Log in

View Full Version : Possible to OCR Japanese subtitles??


kpic
12th May 2010, 23:09
I was wondering if this were possible;

I have a movie that has Japanese subtitles I know I can rip the subtitles off of DVD to .sup format - I have Systran translator on my work computer, I never used it before but today I played around with it and it does have a Japanese to English translation but I would need to copy\paste the text (I know it will not be perfect but it would get me in the ballpark).

So I guess I would need to OCR the subtitles somehow to text (.srt)?? I imagine that would be a problem?

LUCHOO
13th May 2010, 12:43
SubRip to extract subtitles and save in Unicode, ..then you can translate it slowly......
and you need keyboard with Japanese language, it is a very tedious ..

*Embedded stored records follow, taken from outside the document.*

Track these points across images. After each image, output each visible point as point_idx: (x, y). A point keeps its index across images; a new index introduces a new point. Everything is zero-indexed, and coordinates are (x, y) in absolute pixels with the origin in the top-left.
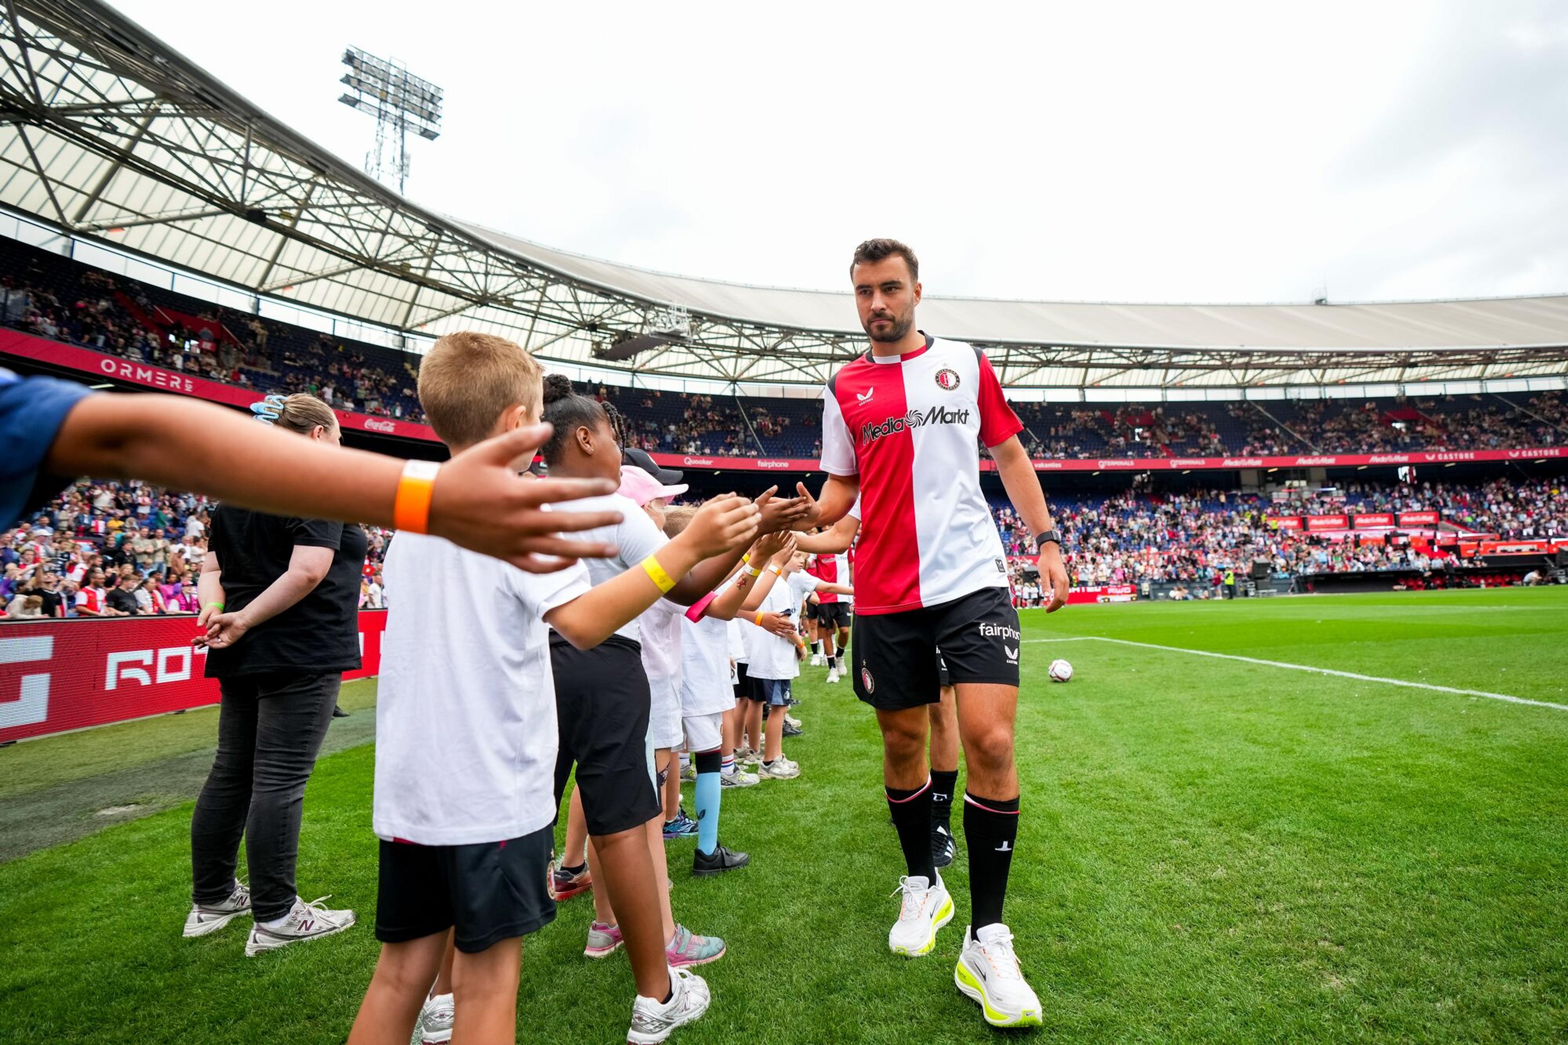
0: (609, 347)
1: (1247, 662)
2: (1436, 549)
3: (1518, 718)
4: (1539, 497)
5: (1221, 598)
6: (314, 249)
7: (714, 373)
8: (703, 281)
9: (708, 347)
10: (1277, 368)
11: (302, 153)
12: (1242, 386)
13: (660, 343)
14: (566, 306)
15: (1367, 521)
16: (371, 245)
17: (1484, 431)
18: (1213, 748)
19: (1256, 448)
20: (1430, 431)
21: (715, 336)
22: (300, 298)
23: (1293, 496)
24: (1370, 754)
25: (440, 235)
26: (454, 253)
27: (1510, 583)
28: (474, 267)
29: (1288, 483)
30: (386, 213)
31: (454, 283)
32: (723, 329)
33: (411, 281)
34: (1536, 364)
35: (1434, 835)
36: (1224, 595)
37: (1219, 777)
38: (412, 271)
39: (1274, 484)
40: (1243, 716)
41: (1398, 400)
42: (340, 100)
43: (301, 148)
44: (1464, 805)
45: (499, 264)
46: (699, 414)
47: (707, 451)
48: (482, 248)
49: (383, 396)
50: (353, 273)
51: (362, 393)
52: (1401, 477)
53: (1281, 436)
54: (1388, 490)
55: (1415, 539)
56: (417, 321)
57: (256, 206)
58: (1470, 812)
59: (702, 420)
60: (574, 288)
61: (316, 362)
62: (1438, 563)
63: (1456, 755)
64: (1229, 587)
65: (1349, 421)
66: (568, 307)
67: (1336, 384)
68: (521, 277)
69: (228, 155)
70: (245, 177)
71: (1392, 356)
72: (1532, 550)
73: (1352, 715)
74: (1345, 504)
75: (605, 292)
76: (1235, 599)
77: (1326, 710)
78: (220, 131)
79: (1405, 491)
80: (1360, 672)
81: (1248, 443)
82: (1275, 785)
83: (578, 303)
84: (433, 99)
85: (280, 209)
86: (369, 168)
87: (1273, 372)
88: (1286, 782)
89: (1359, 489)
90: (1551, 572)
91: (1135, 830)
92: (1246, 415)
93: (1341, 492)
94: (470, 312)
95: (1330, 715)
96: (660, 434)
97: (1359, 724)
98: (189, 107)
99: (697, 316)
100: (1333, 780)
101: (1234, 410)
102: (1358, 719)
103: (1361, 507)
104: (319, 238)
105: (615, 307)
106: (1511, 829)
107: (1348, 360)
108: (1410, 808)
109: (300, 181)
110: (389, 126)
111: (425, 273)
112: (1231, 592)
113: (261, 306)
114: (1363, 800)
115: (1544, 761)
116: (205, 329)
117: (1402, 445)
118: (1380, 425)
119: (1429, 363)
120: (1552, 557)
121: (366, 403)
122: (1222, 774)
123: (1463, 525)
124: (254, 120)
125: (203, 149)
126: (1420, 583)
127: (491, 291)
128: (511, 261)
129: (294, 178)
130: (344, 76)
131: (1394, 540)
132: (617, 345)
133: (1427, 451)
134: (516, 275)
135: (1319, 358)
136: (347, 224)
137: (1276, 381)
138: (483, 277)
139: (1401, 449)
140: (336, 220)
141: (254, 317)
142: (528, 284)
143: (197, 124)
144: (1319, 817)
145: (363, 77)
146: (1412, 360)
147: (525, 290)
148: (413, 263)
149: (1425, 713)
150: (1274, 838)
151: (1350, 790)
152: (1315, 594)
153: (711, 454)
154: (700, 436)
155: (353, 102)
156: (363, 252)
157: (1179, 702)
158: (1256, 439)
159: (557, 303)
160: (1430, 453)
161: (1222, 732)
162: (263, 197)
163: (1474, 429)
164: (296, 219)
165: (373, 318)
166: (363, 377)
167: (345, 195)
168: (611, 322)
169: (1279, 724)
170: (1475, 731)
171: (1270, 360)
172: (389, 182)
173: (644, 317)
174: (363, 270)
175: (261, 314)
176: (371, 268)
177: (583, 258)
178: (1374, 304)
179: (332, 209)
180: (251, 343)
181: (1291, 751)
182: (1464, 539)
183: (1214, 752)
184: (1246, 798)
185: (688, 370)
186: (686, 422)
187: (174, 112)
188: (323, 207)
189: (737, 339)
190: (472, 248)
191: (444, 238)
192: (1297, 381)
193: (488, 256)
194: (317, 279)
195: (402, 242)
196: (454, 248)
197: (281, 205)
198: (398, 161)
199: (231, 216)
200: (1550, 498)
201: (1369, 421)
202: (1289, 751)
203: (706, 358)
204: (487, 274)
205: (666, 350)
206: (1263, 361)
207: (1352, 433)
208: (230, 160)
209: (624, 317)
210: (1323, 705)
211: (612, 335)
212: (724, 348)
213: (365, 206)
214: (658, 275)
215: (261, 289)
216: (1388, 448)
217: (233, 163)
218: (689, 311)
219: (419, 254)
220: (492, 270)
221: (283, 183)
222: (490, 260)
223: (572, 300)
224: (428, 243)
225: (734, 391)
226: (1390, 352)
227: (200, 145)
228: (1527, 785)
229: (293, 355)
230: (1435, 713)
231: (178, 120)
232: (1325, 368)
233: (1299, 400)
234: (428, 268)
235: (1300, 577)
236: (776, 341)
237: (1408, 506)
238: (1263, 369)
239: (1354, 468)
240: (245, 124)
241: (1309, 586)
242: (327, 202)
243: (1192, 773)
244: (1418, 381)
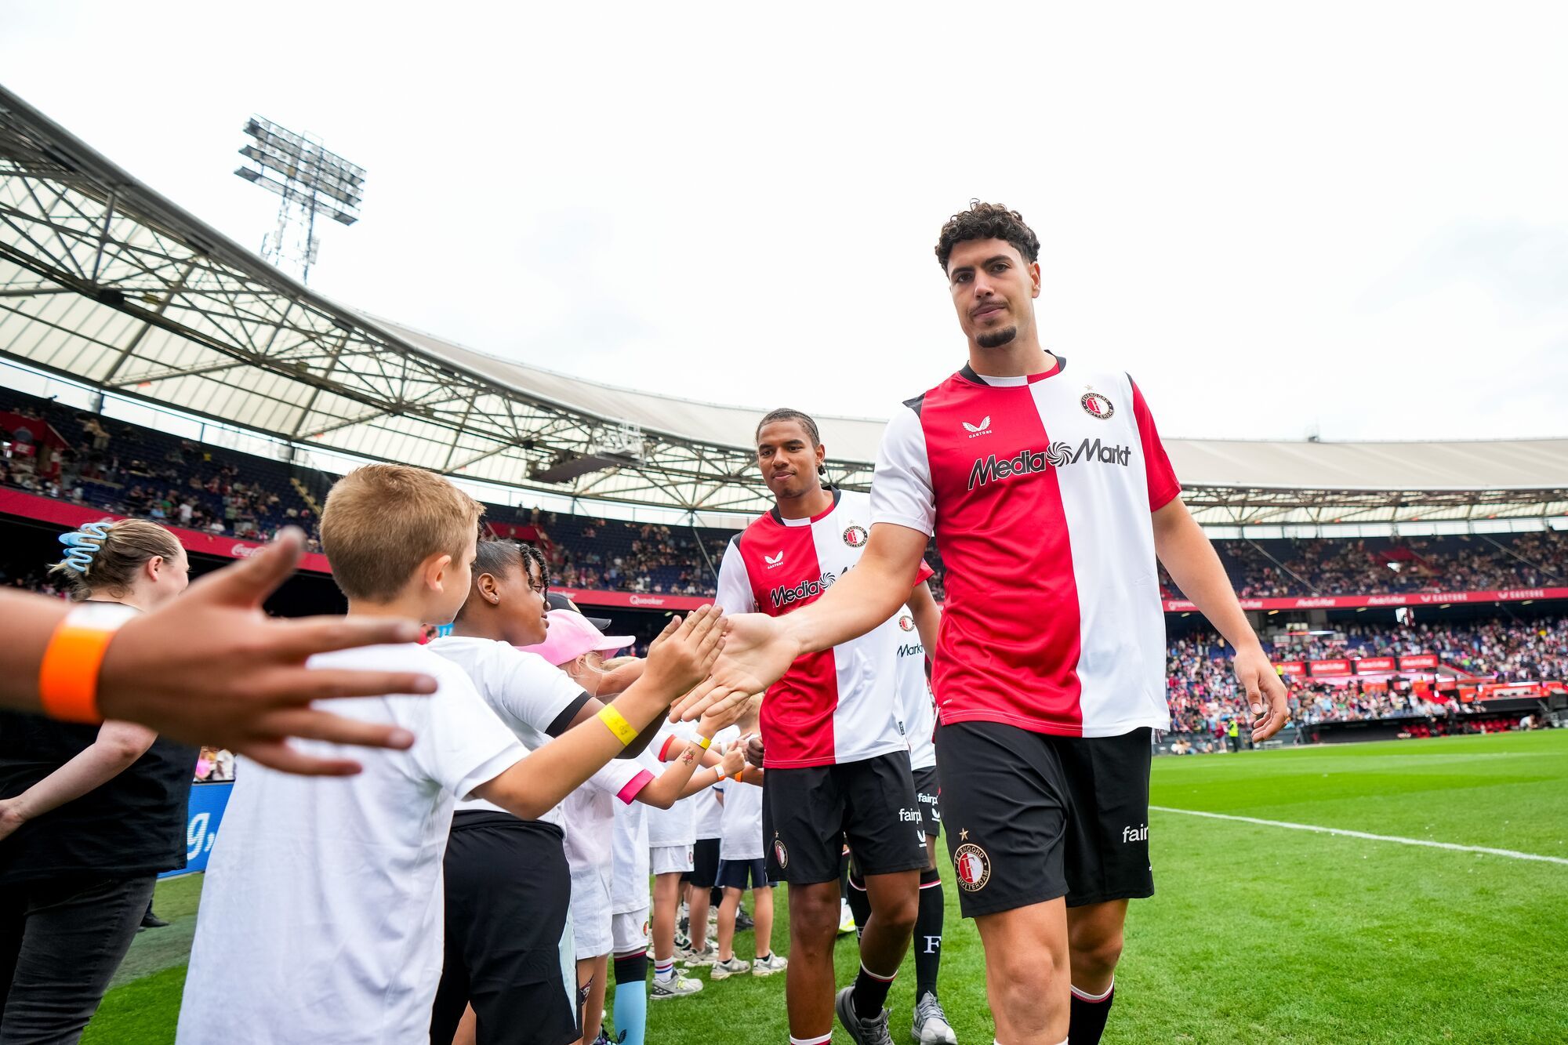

http://h.imagehost.org/t/0241/Subrip_kanji.jpg (http://h.imagehost.org/view/0241/Subrip_kanji)

kpic
13th May 2010, 22:45
OK, thanks for the pic. I know OCR is difficult so I am prepared for that.
When you mention save as Unicode, would that be the "Code Page" and would I save as UTF 7 or 8? And would I then be able to open this Unicode file as text? Because I will need to copy\paste it.

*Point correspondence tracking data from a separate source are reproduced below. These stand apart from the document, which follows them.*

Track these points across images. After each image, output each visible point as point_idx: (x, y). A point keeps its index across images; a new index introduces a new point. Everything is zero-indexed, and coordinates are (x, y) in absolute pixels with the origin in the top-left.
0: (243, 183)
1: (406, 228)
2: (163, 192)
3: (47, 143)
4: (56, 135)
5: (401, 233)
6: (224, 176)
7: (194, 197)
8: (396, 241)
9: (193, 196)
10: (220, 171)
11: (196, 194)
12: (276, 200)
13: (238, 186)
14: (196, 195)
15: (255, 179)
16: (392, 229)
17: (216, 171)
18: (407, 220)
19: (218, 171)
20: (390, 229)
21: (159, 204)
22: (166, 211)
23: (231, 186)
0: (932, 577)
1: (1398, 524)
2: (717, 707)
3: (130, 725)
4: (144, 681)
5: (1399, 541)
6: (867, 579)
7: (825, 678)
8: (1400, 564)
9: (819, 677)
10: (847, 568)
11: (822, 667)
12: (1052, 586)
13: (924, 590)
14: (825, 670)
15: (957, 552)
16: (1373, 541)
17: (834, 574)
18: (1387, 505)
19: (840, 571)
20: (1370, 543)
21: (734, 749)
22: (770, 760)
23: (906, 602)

If I use a Japanese\English keyboard do I need Microsoft IME running? Not really sure what the IME is but I read that I would need it?

Thanks!

06_taro
22nd May 2010, 18:20
There's a tool named IdxSubOCR, which uses MS Office MODI engine to OCR English, Chinese(Traditional &Simplified), Japanese, Korean and many other languages if the MODI Module of these languange has been installed (only your default language of MS Office is installed so you have to install other languanges manually if you want to use them in OCR). Though the GUI is in Chinese, it is very simple to use.